Languages, words, names and the DNS (was: Re: New version, draft-faltstrom-idnabis-tables-02.txt, available)

John C Klensin klensin at
Wed Jun 13 00:08:28 CEST 2007


We have a long history, in talking about the DNS, of using terms 
such as "DNS Name" or "Fully-qualified Domain Name" to refer to 
DNS labels and complete rooted strings.  These are terms of 
convenience, but they can also cause a great deal of confusion 
when used carelessly, out of context, or without an 
understanding of the DNS.   All of these possibilities get much 
worse when one moves outside the DNS environment assumed by the 
basic DNS RFCs and the applications that implement it (and often 
impose their own syntax rules) and begins to talk about IDNs 
and, with IDNs, notions of languages, words, and specific 

So, to review both the problem and the opportunities...

We use the term "name" or "domain name" in conjunction with the 
DNS because such a string identifies or names something.   There 
is no implication of a language, or words in that language, 
anywhere in the system, even in the traditional ASCII-only, 
letter-digit-hyphen-only, uses of the DNS.  Traditional labels 
are not in English (or "English words"), they are just strings 
of ASCII characters that conform to the LDH rule.  Labels that 
could not possibly be English words are quite common.

This has many important implications for IDNs, including:

(i) While an important goal for IDNA and the IDNAbis effort has 
been to permit many words of most languages to be registered and 
resolved as DNS labels should someone want to do so, there has 
never been a requirement that labels be restricted to strings 
that are orthographically correct in any language.  The common 
restrictions on mixed-script labels are not inherent in either 
IDNA or any revision proposal that has been presented so far: it 
is merely one place at which it appears that the tradeoff 
between risk to users and the reasonable requirements of those 
registering strings can be easily resolved.

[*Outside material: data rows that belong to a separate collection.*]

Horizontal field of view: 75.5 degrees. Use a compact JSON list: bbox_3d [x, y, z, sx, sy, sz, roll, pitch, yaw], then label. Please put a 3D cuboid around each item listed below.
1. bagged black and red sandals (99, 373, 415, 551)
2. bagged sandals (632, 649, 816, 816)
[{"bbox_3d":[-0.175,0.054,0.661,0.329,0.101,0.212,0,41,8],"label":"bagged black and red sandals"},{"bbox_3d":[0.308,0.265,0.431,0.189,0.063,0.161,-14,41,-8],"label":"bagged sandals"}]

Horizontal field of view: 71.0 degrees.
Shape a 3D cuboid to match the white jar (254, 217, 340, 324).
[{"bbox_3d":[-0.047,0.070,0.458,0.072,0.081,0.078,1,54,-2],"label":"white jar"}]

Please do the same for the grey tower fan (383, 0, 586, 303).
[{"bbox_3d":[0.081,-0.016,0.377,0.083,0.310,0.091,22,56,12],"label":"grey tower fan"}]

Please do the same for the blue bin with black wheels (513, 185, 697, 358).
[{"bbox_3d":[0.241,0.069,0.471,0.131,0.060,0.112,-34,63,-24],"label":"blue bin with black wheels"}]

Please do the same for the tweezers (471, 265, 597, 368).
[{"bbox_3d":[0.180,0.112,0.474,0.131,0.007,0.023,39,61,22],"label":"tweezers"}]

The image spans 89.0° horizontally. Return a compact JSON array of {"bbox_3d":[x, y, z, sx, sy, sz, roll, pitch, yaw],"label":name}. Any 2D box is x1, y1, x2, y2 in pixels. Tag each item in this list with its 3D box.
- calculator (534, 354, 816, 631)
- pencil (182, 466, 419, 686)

(ii) IDNA has no mechanism for carrying information about the 
language associated with a particular label.  This is a good 
thing because the "language" associated with "bcd56fg" or, for 
that matter, "бвг56жз" (apologies to those who can't 
receive UTF-8), is, at best, rather arbitrary.   As long as we 
can all remember that these are just strings in particular 
scripts (which we can usually, but not always) identify, that 
isn't a problem.  But, if we need, or think we need, language 
information to compare or present domain label strings properly, 
we are in trouble because we can only guess at that information 
and hope that context helps us out.

To be specific about this, if we have to distinguish between 
English and French, between Arabic and Urdu, between Kanji and 
Traditional Chinese, and so on, in order to make things appear 
to the user in a way that is culturally reasonable, we are in 
trouble if we expect the DNS and IDNA to help.  They cannot and 
never will be able to help.  The "maybe yes" list and Rule H 
(see previous note) are, from this point of view, needed 
precisely to be sure that appropriate balances have been reached 
among the many writing systems that may use the same script as 
well as among similar-looking characters in different scripts 
(there are other reasons too, see that other note).

This is the point at which it may also be useful to remind 
people that, while the goal of the IDNA effort is to make the 
DNS as useful as possible for expressing and remembering 
identifiers in a variety of cultural and linguistic 
environments, the DNS cannot meet all of the Internet's naming, 
identification, and navigational needs.   In particular, as 
suggested above and elsewhere, if one really needs linguistic or 
cultural information to make good use of a name, than that name 
should be handled in a way that carries that information with it 
and makes it available and reliable.  We would all benefit from 
understanding where the boundaries of usability, functionality, 
and information requirements between the DNS and these other 
systems (present or potential) are and then designing solutions 
that match them appropriately... solutions that, in many cases, 
will utilize the DNS but not be part of it.